Our very success made the continuing blight of exclusion and poverty even more intolerable than in previous generations, the President, Mrs McAleese, said yesterday.
There was no longer a question of whether we had the means to tackle such problems once and for all, she said. "It now comes down to whether we, as a people, have the will, the imagination and the determination to address these issues and the new social challenges which have emerged: the tragic deaths of young men through suicide; the despair of drug addiction; growing levels of hostility towards asylum-seekers - the list goes on."
Addressing the Literary and Historical Society in UCD, Mrs McAleese said: "The unconvinced wonder why they should be bothered, why the lives of the poor or under-achieving should be their concern, what is to be gained from trying to change things."
She said we were still nowhere near our full potential as a people. Our business life, our workforce, our culture, our community sector - every facet of Irish life - could benefit from creating a society that was all centre and no margins, a society where each child was given as his or her birthright effective opportunities to blossom fully.
That society would not be created by chance, by leaving it to others to do, or worse, by dismissing those who worked in the service of others as misguided idealists, out of touch with reality.

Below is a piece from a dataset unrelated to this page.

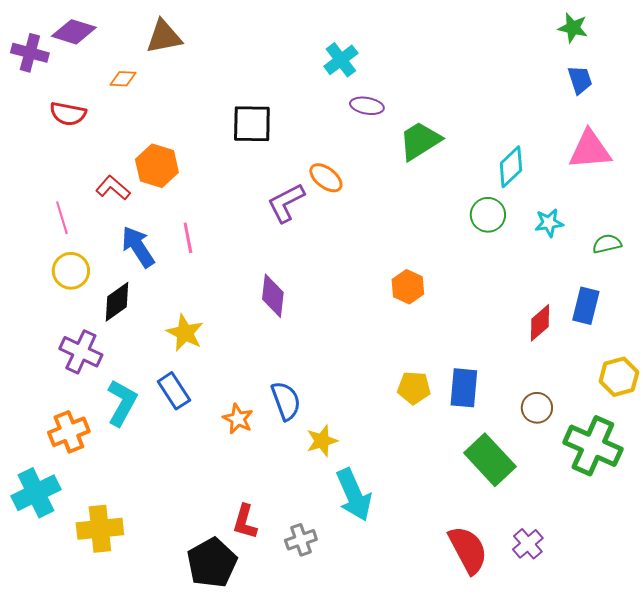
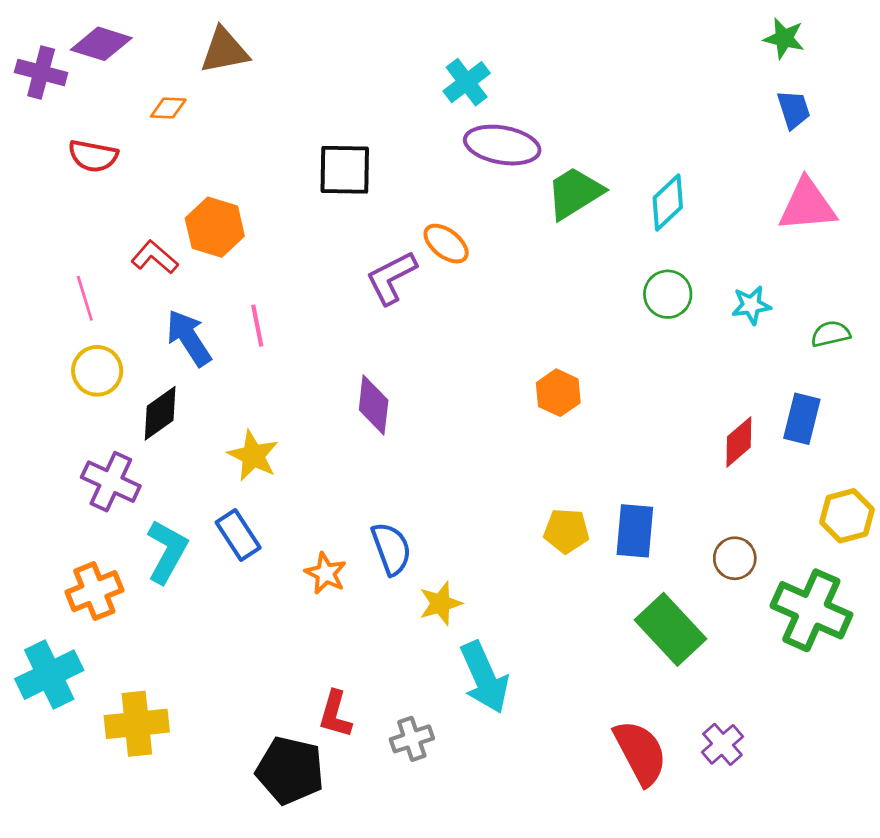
purple ellipse: (367, 106) -> (502, 145), size x1.6
cyan diamond: (511, 167) -> (668, 203), moved
black pentagon: (212, 563) -> (290, 770), turned -30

"Those who recognise that the natural symbiosis of life in this society has not yet been achieved, that it is still scarred by elitism and considerably short of its full potential are the true realists. They recognise that the faults and failings of Ireland in the 21st century are not inevitable, that they are amenable to change, that there can be no greater challenge or fulfilment than knowing that their commitment, their actions and their sense of hope have made a difference to the lives of others."